All this went on for no more than twenty minutes; Stanwyck didn’t have the patience to play the game right. He led her to Chung’s Palace on Bell Flower Street, a club Callie knew well. She waited five minutes until a couple showed up at the door and fell in behind them, the three of them entering together.
The dinner crowd was thinning out and it was too early for the night revelers, so Chung’s was only sparsely occupied at the moment. Stanwyck was seated at a black enameled table in the lounge area that formed a semicircle around the bar, under a papier-mâché dragon suspended from the ceiling. Later in the evening when the place began to fill up, the dragon would belch harmless puffs of orange smoke. Meet me under Chung’s dragon. Callie had said that herself often enough in the past.

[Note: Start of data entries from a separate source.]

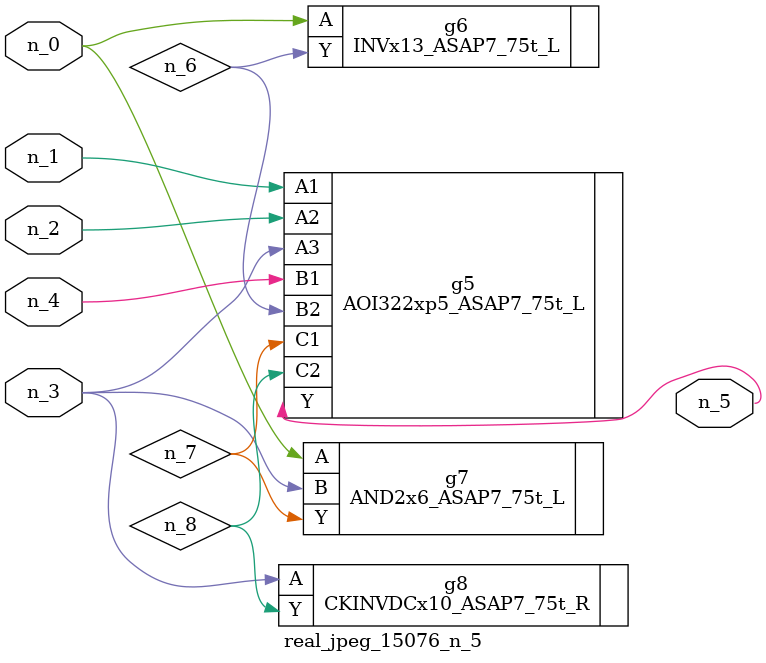
<source format=v>
module real_jpeg_15076_n_5 (n_4, n_0, n_1, n_2, n_3, n_5);

input n_4;
input n_0;
input n_1;
input n_2;
input n_3;

output n_5;

wire n_8;
wire n_6;
wire n_7;

INVx13_ASAP7_75t_L g6 ( 
.A(n_0),
.Y(n_6)
);

AND2x6_ASAP7_75t_L g7 ( 
.A(n_0),
.B(n_3),
.Y(n_7)
);

AOI322xp5_ASAP7_75t_L g5 ( 
.A1(n_1),
.A2(n_2),
.A3(n_3),
.B1(n_4),
.B2(n_6),
.C1(n_7),
.C2(n_8),
.Y(n_5)
);

CKINVDCx10_ASAP7_75t_R g8 ( 
.A(n_3),
.Y(n_8)
);


endmodule
</source>
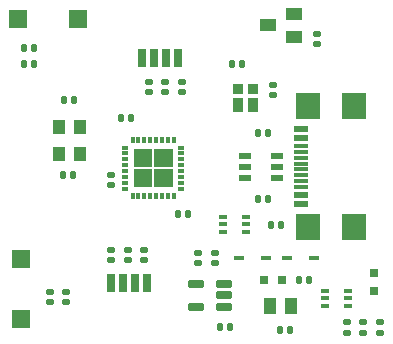
<source format=gtp>
%FSTAX23Y23*%
%MOIN*%
%SFA1B1*%

%IPPOS*%
%AMD20*
4,1,8,-0.006200,-0.010600,0.006200,-0.010600,0.011800,-0.005000,0.011800,0.005000,0.006200,0.010600,-0.006200,0.010600,-0.011800,0.005000,-0.011800,-0.005000,-0.006200,-0.010600,0.0*
1,1,0.011268,-0.006200,-0.005000*
1,1,0.011268,0.006200,-0.005000*
1,1,0.011268,0.006200,0.005000*
1,1,0.011268,-0.006200,0.005000*
%
%AMD24*
4,1,8,-0.010600,0.006200,-0.010600,-0.006200,-0.005000,-0.011800,0.005000,-0.011800,0.010600,-0.006200,0.010600,0.006200,0.005000,0.011800,-0.005000,0.011800,-0.010600,0.006200,0.0*
1,1,0.011268,-0.005000,0.006200*
1,1,0.011268,-0.005000,-0.006200*
1,1,0.011268,0.005000,-0.006200*
1,1,0.011268,0.005000,0.006200*
%
%AMD34*
4,1,8,-0.026600,0.010000,-0.026600,-0.010000,-0.024800,-0.011800,0.024800,-0.011800,0.026600,-0.010000,0.026600,0.010000,0.024800,0.011800,-0.024800,0.011800,-0.026600,0.010000,0.0*
1,1,0.003543,-0.024800,0.010000*
1,1,0.003543,-0.024800,-0.010000*
1,1,0.003543,0.024800,-0.010000*
1,1,0.003543,0.024800,0.010000*
%
G04~CAMADD=20~8~0.0~0.0~236.2~212.6~56.3~0.0~15~0.0~0.0~0.0~0.0~0~0.0~0.0~0.0~0.0~0~0.0~0.0~0.0~180.0~236.0~212.0*
%ADD20D20*%
%ADD21R,0.026000X0.061000*%
%ADD22R,0.032000X0.016000*%
%ADD23R,0.043307X0.051181*%
G04~CAMADD=24~8~0.0~0.0~236.2~212.6~56.3~0.0~15~0.0~0.0~0.0~0.0~0~0.0~0.0~0.0~0.0~0~0.0~0.0~0.0~90.0~212.0~236.0*
%ADD24D24*%
%ADD25R,0.060000X0.060000*%
%ADD26R,0.025591X0.011811*%
%ADD27R,0.078740X0.085827*%
%ADD28R,0.045275X0.011811*%
%ADD29R,0.045275X0.023622*%
%ADD30R,0.031496X0.031496*%
%ADD31R,0.031496X0.031496*%
%ADD32R,0.043307X0.056299*%
%ADD33R,0.060000X0.060000*%
G04~CAMADD=34~8~0.0~0.0~236.2~531.5~17.7~0.0~15~0.0~0.0~0.0~0.0~0~0.0~0.0~0.0~0.0~0~0.0~0.0~0.0~90.0~532.0~236.0*
%ADD34D34*%
%ADD35R,0.038189X0.037401*%
%ADD36R,0.038189X0.045275*%
%ADD37R,0.033465X0.045275*%
%ADD38R,0.033465X0.037401*%
%ADD39R,0.055118X0.039370*%
%ADD40R,0.023622X0.011811*%
%ADD41R,0.011811X0.023622*%
%ADD42R,0.038500X0.022000*%
%LNcoaster-1*%
%LPD*%
G36*
X00521Y00581D02*
X0046D01*
Y0052*
X00521*
Y00581*
G37*
G36*
Y00649D02*
X0046D01*
Y00588*
X00521*
Y00649*
G37*
G36*
X00589Y00581D02*
X00528D01*
Y0052*
X00589*
Y00581*
G37*
G36*
Y00649D02*
X00528D01*
Y00588*
X00589*
Y00649*
G37*
G54D20*
X00385Y00561D03*
Y00528D03*
X0117Y00036D03*
Y0007D03*
X00925Y00828D03*
Y00861D03*
X0051Y00838D03*
Y00871D03*
X00495Y00311D03*
Y00278D03*
X0107Y01031D03*
Y00998D03*
X01225Y00036D03*
Y0007D03*
X0018Y00138D03*
Y00171D03*
X00235D03*
Y00138D03*
X0128Y00036D03*
Y0007D03*
X00675Y00268D03*
Y00301D03*
X0073D03*
Y00268D03*
X00385Y00311D03*
Y00278D03*
X00565Y00838D03*
Y00871D03*
X0062Y00838D03*
Y00871D03*
X0044Y00311D03*
Y00278D03*
G54D21*
X00504Y00202D03*
X00464D03*
X00425D03*
X00385D03*
X00606Y00952D03*
X00567D03*
X00527D03*
X00488D03*
G54D22*
X00901Y00285D03*
X00809D03*
X00969D03*
X01061D03*
G54D23*
X00209Y00722D03*
Y00632D03*
X0028D03*
Y00722D03*
G54D24*
X00981Y00045D03*
X00948D03*
X00608Y0043D03*
X00641D03*
X00451Y0075D03*
X00418D03*
X00748Y00055D03*
X00781D03*
X00126Y00985D03*
X00093D03*
X00821Y0093D03*
X00788D03*
X00951Y00395D03*
X00918D03*
X00126Y0093D03*
X00093D03*
X01043Y0021D03*
X01009D03*
X00906Y0048D03*
X00873D03*
Y007D03*
X00906D03*
X00228Y0081D03*
X00261D03*
X00256Y0056D03*
X00223D03*
G54D25*
X00075Y0108D03*
X00274D03*
G54D26*
X00756Y00371D03*
Y00397D03*
Y00423D03*
X00833D03*
Y00397D03*
Y00371D03*
X01173Y00124D03*
Y0015D03*
Y00175D03*
X01096D03*
Y0015D03*
Y00124D03*
G54D27*
X01195Y00791D03*
Y00388D03*
X0104Y00791D03*
Y00388D03*
G54D28*
X01017Y00599D03*
Y0058D03*
Y00619D03*
Y0056D03*
Y00639D03*
Y0054D03*
Y00658D03*
Y00521D03*
G54D29*
X01017Y00715D03*
Y00684D03*
Y00495D03*
Y00464D03*
G54D30*
X00894Y0021D03*
X00953D03*
G54D31*
X0126Y00234D03*
Y00175D03*
G54D32*
X00984Y00125D03*
X00915D03*
G54D33*
X00085Y0028D03*
Y00081D03*
G54D34*
X00668Y00122D03*
Y00197D03*
X00761D03*
Y0016D03*
Y00122D03*
G54D35*
X00808Y00848D03*
G54D36*
X00808Y00795D03*
G54D37*
X00856Y00795D03*
G54D38*
X00856Y00848D03*
G54D39*
X00906Y0106D03*
X00993Y01097D03*
Y01022D03*
G54D40*
X00432Y00653D03*
Y00634D03*
Y00614D03*
Y00594D03*
Y00575D03*
Y00555D03*
Y00535D03*
Y00516D03*
X00617D03*
Y00535D03*
Y00555D03*
Y00575D03*
Y00594D03*
Y00614D03*
Y00634D03*
Y00653D03*
G54D41*
X00456Y00492D03*
X00475D03*
X00495D03*
X00515D03*
X00534D03*
X00554D03*
X00574D03*
X00593D03*
Y00677D03*
X00574D03*
X00554D03*
X00534D03*
X00515D03*
X00495D03*
X00475D03*
X00456D03*
G54D42*
X00938Y00551D03*
Y00588D03*
Y00625D03*
X0083D03*
Y00588D03*
Y00551D03*
M02*
</source>
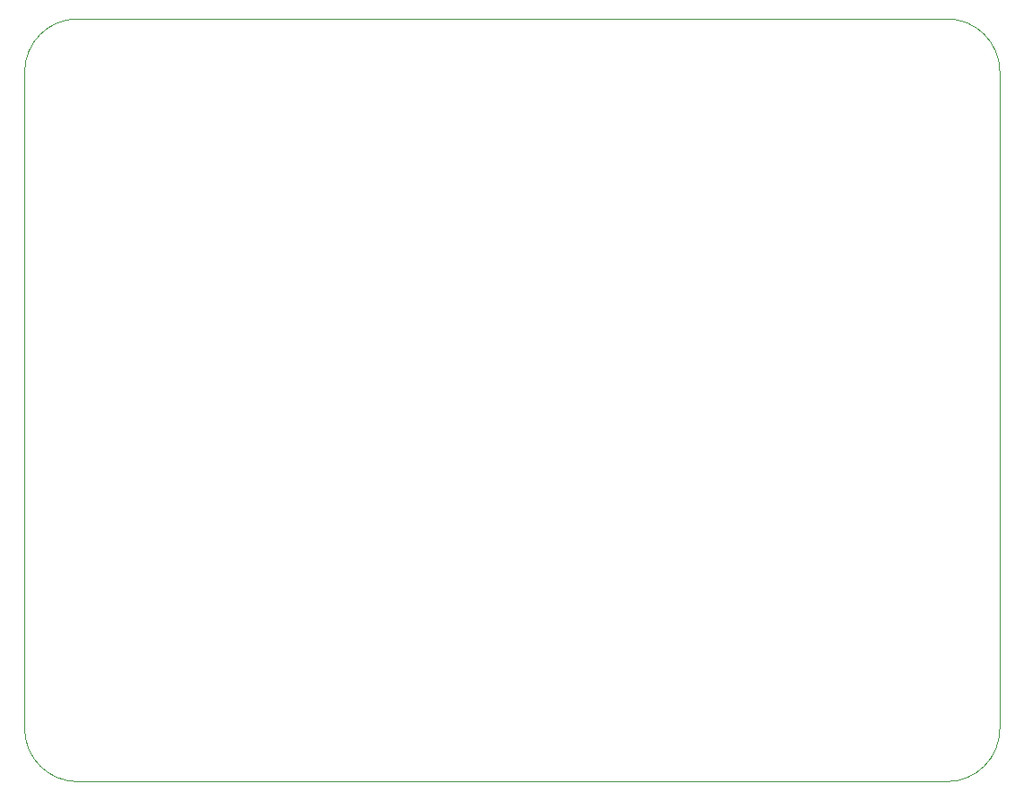
<source format=gbr>
G04 #@! TF.GenerationSoftware,KiCad,Pcbnew,(5.1.5-0-10_14)*
G04 #@! TF.CreationDate,2020-08-14T20:47:28-03:00*
G04 #@! TF.ProjectId,UltraCif,556c7472-6143-4696-962e-6b696361645f,rev?*
G04 #@! TF.SameCoordinates,Original*
G04 #@! TF.FileFunction,Profile,NP*
%FSLAX46Y46*%
G04 Gerber Fmt 4.6, Leading zero omitted, Abs format (unit mm)*
G04 Created by KiCad (PCBNEW (5.1.5-0-10_14)) date 2020-08-14 20:47:28*
%MOMM*%
%LPD*%
G04 APERTURE LIST*
%ADD10C,0.050000*%
G04 APERTURE END LIST*
D10*
X135000000Y-113000000D02*
G75*
G02X140000000Y-108000000I5000000J0D01*
G01*
X222000000Y-108000000D02*
G75*
G02X227000000Y-113000000I0J-5000000D01*
G01*
X227000000Y-175000000D02*
G75*
G02X222000000Y-180000000I-5000000J0D01*
G01*
X140000000Y-180000000D02*
G75*
G02X135000000Y-175000000I0J5000000D01*
G01*
X140000000Y-108000000D02*
X222000000Y-108000000D01*
X135000000Y-175000000D02*
X135000000Y-113000000D01*
X222000000Y-180000000D02*
X140000000Y-180000000D01*
X227000000Y-113000000D02*
X227000000Y-175000000D01*
M02*

</source>
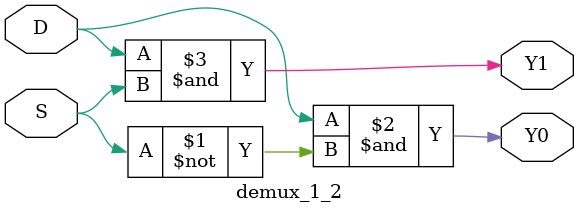
<source format=v>
module demux_1_2 (
    input  D,
    input  S,
    output Y0,
    output Y1
);

assign Y0 = D & ~S;
assign Y1 = D &  S;

endmodule

</source>
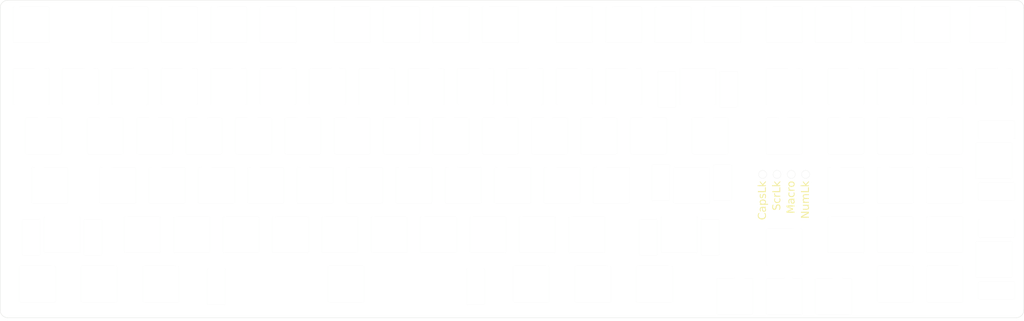
<source format=kicad_pcb>
(kicad_pcb (version 20221018) (generator pcbnew)

  (general
    (thickness 1.5)
  )

  (paper "User" 499.999 250.012)
  (layers
    (0 "F.Cu" signal)
    (31 "B.Cu" signal)
    (32 "B.Adhes" user "B.Adhesive")
    (33 "F.Adhes" user "F.Adhesive")
    (34 "B.Paste" user)
    (35 "F.Paste" user)
    (36 "B.SilkS" user "B.Silkscreen")
    (37 "F.SilkS" user "F.Silkscreen")
    (38 "B.Mask" user)
    (39 "F.Mask" user)
    (40 "Dwgs.User" user "User.Drawings")
    (41 "Cmts.User" user "User.Comments")
    (42 "Eco1.User" user "User.Eco1")
    (43 "Eco2.User" user "User.Eco2")
    (44 "Edge.Cuts" user)
    (45 "Margin" user)
    (46 "B.CrtYd" user "B.Courtyard")
    (47 "F.CrtYd" user "F.Courtyard")
    (48 "B.Fab" user)
    (49 "F.Fab" user)
    (50 "User.1" user)
    (51 "User.2" user)
    (52 "User.3" user)
    (53 "User.4" user)
    (54 "User.5" user)
    (55 "User.6" user)
    (56 "User.7" user)
    (57 "User.8" user)
    (58 "User.9" user)
  )

  (setup
    (stackup
      (layer "F.SilkS" (type "Top Silk Screen"))
      (layer "F.Paste" (type "Top Solder Paste"))
      (layer "F.Mask" (type "Top Solder Mask") (thickness 0.01))
      (layer "F.Cu" (type "copper") (thickness 0.035))
      (layer "dielectric 1" (type "core") (thickness 1.41) (material "FR4") (epsilon_r 4.5) (loss_tangent 0.02))
      (layer "B.Cu" (type "copper") (thickness 0.035))
      (layer "B.Mask" (type "Bottom Solder Mask") (thickness 0.01))
      (layer "B.Paste" (type "Bottom Solder Paste"))
      (layer "B.SilkS" (type "Bottom Silk Screen"))
      (copper_finish "None")
      (dielectric_constraints no)
    )
    (pad_to_mask_clearance 0)
    (aux_axis_origin 40 160)
    (pcbplotparams
      (layerselection 0x00010e0_ffffffff)
      (plot_on_all_layers_selection 0x0000000_00000000)
      (disableapertmacros false)
      (usegerberextensions false)
      (usegerberattributes true)
      (usegerberadvancedattributes true)
      (creategerberjobfile true)
      (dashed_line_dash_ratio 12.000000)
      (dashed_line_gap_ratio 3.000000)
      (svgprecision 4)
      (plotframeref false)
      (viasonmask false)
      (mode 1)
      (useauxorigin false)
      (hpglpennumber 1)
      (hpglpenspeed 20)
      (hpglpendiameter 15.000000)
      (dxfpolygonmode true)
      (dxfimperialunits true)
      (dxfusepcbnewfont true)
      (psnegative false)
      (psa4output false)
      (plotreference true)
      (plotvalue true)
      (plotinvisibletext false)
      (sketchpadsonfab false)
      (subtractmaskfromsilk false)
      (outputformat 1)
      (mirror false)
      (drillshape 0)
      (scaleselection 1)
      (outputdirectory "output_plate")
    )
  )

  (net 0 "")

  (footprint "PLATE:MX100" (layer "F.Cu") (at 232.975 47 180))

  (footprint "PLATE:MX100" (layer "F.Cu") (at 290.125 89.8625 180))

  (footprint "PLATE:MX100" (layer "F.Cu") (at 266.3125 127.9625 180))

  (footprint "PLATE:MX100" (layer "F.Cu") (at 123.4375 108.9125 180))

  (footprint "PLATE:MX100" (layer "F.Cu") (at 385.375 127.9625 180))

  (footprint "PLATE:MX100" (layer "F.Cu") (at 161.5375 108.9125 180))

  (footprint "PLATE:MX100" (layer "F.Cu") (at 175.825 47 180))

  (footprint "PLATE:MX100" (layer "F.Cu") (at 152.0125 127.9625 180))

  (footprint "PLATE:MX100" (layer "F.Cu") (at 80.575 89.8625 180))

  (footprint "PLATE:MX100" (layer "F.Cu") (at 423.475 70.8125 180))

  (footprint "PLATE:MX100" (layer "F.Cu") (at 366.325 108.9125 180))

  (footprint "PLATE:MX100" (layer "F.Cu") (at 318.7 47 180))

  (footprint "PLATE:MX625" (layer "F.Cu") (at 173.44375 147.0125))

  (footprint "PLATE:MX100" (layer "F.Cu") (at 171.0625 127.9625 180))

  (footprint "PLATE:MX100" (layer "F.Cu") (at 385.375 89.8625 180))

  (footprint "PLATE:MX100" (layer "F.Cu") (at 361.5625 47 180))

  (footprint "PLATE:MX100" (layer "F.Cu") (at 190.1125 127.9625 180))

  (footprint "PLATE:MX150" (layer "F.Cu") (at 56.7625 89.8625 180))

  (footprint "PLATE:MX125" (layer "F.Cu") (at 244.88125 147.0125 180))

  (footprint "PLATE:MX100" (layer "F.Cu") (at 342.5125 89.8625 180))

  (footprint "PLATE:MX200" (layer "F.Cu") (at 309.175 70.8125))

  (footprint "PLATE:MX100" (layer "F.Cu") (at 366.325 89.8625 180))

  (footprint "PLATE:MX100" (layer "F.Cu") (at 118.675 89.8625 180))

  (footprint "PLATE:MX100" (layer "F.Cu") (at 132.9625 127.9625 180))

  (footprint "PLATE:MX100" (layer "F.Cu") (at 90.1 47 180))

  (footprint "PLATE:MX100" (layer "F.Cu") (at 237.7375 108.9125 180))

  (footprint "PLATE:MX175" (layer "F.Cu") (at 59.14375 108.9125 180))

  (footprint "PLATE:MX100" (layer "F.Cu") (at 194.875 47 180))

  (footprint "PLATE:MX100" (layer "F.Cu") (at 199.6375 108.9125 180))

  (footprint "PLATE:MX100" (layer "F.Cu") (at 404.425 89.8625 180))

  (footprint "PLATE:MX100" (layer "F.Cu") (at 52 70.8125 180))

  (footprint "PLATE:MX100" (layer "F.Cu") (at 366.325 70.8125 180))

  (footprint "PLATE:MX100" (layer "F.Cu") (at 218.6875 108.9125 180))

  (footprint "PLATE:MX200" (layer "F.Cu") (at 423.475 99.3875 90))

  (footprint "PLATE:MX100" (layer "F.Cu") (at 342.5125 47 180))

  (footprint "PLATE:MX100" (layer "F.Cu") (at 261.55 47 180))

  (footprint "PLATE:MX100" (layer "F.Cu") (at 404.425 147.0125 180))

  (footprint "PLATE:MX100" (layer "F.Cu") (at 104.3875 108.9125 180))

  (footprint "PLATE:MX100" (layer "F.Cu") (at 185.35 70.8125 180))

  (footprint "PLATE:MX100" (layer "F.Cu") (at 385.375 147.0125 180))

  (footprint "PLATE:MX125" (layer "F.Cu") (at 54.38125 147.0125 180))

  (footprint "PLATE:MX100" (layer "F.Cu") (at 385.375 108.9125 180))

  (footprint "PLATE:MX100" (layer "F.Cu") (at 109.15 70.8125 180))

  (footprint "PLATE:MX100" (layer "F.Cu") (at 256.7875 108.9125 180))

  (footprint "PLATE:MX100" (layer "F.Cu") (at 128.2 70.8125 180))

  (footprint "PLATE:MX225" (layer "F.Cu") (at 306.79375 108.9125 180))

  (footprint "PLATE:MX100" (layer "F.Cu") (at 52 47 180))

  (footprint "PLATE:MX100" (layer "F.Cu") (at 342.5125 70.8125 180))

  (footprint "PLATE:MX100" (layer "F.Cu") (at 109.15 47 180))

  (footprint "PLATE:MX100" (layer "F.Cu") (at 366.325 127.9625 180))

  (footprint "PLATE:MX100" (layer "F.Cu") (at 404.425 70.8125 180))

  (footprint "PLATE:MX100" (layer "F.Cu") (at 385.375 70.8125 180))

  (footprint "PLATE:MX100" locked (layer "F.Cu")
    (tstamp 7d9589d7-3a8d-43b0-a2b8-0c254f6d7ed8)
    (at 128.2 47 180)
    (property "Sheetfile" "ATAT1800.kicad_sch")
    (property "Sheetname" "")
    (property "ki_description" "Push button switch, normally open, two pins, 45° tilted")
    (property "ki_keywords" "switch normally-open pushbutton push-button")
    (path "/aee16206-5905-4b47-b635-7828701bf46d")
    (attr through_hole)
    (fp_text reference "SW4" (at 0 2.38125 180) (layer "Eco1.User")
        (effects (font (size 1 1) (thickness 0.15)))
      (tstamp a593d286-8d73-4fdf-b78f-641176e79e56)
    )
    (fp_text value "MX_SW_solder" (at 0 -2.38125 180) (layer "F.Fab")
        (effects (font (size 1 1) (thickness 0.15)))
      (tstamp 311d96ec-163b-4685-95a8-b5b79939a9a8)
    )
    (fp_line (start -9.525 -9.525) (end 9.525 -9.525)
      (stroke (width 0.12) (type solid)) (layer "Dwgs.User") (tstamp a5cd5f27-7393-4861-a2b0-dc8c9d71f08f))
    (fp_line (start -9.525 9.525) (end -9.525 -9.525)
      (stroke (width 0.12) (type solid)) (layer "Dwgs.User") (tstamp b9c34409-7673-41d1-9cd8-d4d485a8a92e))
    (fp_line (start 9.525 -9.525) (end 9.525 9.525)
      (stroke (width 0.12) (type solid)) (layer "Dwgs.User") (tstamp c79d6eb2-d45e-4a2d-
... [287460 chars truncated]
</source>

She took a seat at the bar and ordered a Tsingtao beer. The mirror behind the bar gave her an unobstructed view of Hal Stanwyck... who was clearly nervous and waiting for someone.
Finally, she arrived. The newcomer was a stunning, smallboned Chinese woman wearing a delicately embroidered turquoise dress. This was no first contact; Stanwyck knew her. He was glad to see her, but still nervous.
Callie couldn’t hear what they were saying, but it was clear from watching their reflections that what started as an amicable conversation had quickly turned adversarial. Those two were not in accord at all. Finally the woman slapped her small hand on the table and said something that made Stanwyck’s face turn pink.
After a pause, he dipped his right shoulder. Opposite him, the Chinese woman dipped her left shoulder.
He’d passed her something under the table.
Callie’s instructions were clear: Follow the chip. She paid for her beer and left. Across the street from Chung’s Palace was an appliance store, locked up for the night with an iron grille over its glass front. Callie stood with her back against the grille and took her phone out of her backpack.
Kevin Craig would be gone by now, so she’d have to call the night number. Oh, what was his name? The man in charge of night security.
He told her. “Bass Agency, Gene Maxwell speaking.”
Nice voice. “This is Callie Darrow. I’m on a surveillance job for Kevin Craig and I need to get a message to him. Like right now.”
“Please spell your first name, and then tell me the message.”
She spelled Callie and said, “Tell him the transfer took place and I’m on it.”
“Got it. Where are you now, Callie?”
“Outside Chung’s Palace, on the waterfront. My subject’s going to be coming out any minute.”
“Right. Kevin will want you to report in again.”
“As soon as I can. And, Gene, tell him not to call me.”
“I’m sure Kevin knows not to call while you’re on a tail job.”
“I’m sure he does too. But tell him anyway.”
A soft laugh. “I’ll tell him.”
Callie broke the connection when she saw the Chinese woman come out of Chung’s Palace — alone.
She was more subtle about checking to see if she was being followed than Hal Stanwyck had been, but Callie had one thing going for her: The Chinese woman would be expecting a man. Thank Mr. I-Think-of-Everything Bass for that.
They hadn’t gone more than a few blocks past Third Street when Callie realized where they were headed. A few more blocks proved her right: Yep, they were going to China Alley.
China Alley was the widest alley in the waterfront, running from Seneca all the way down to Front Street, lined with warehouse loading docks and service entrances and the backs of soot-blackened buildings with steel doors and boarded-over windows. During the day it was filled with monster trucks disgorging and engorging, men in coveralls straining themselves moving heavy cartons and shipping barrels, other men manipulating loading machines for the really heavy stuff.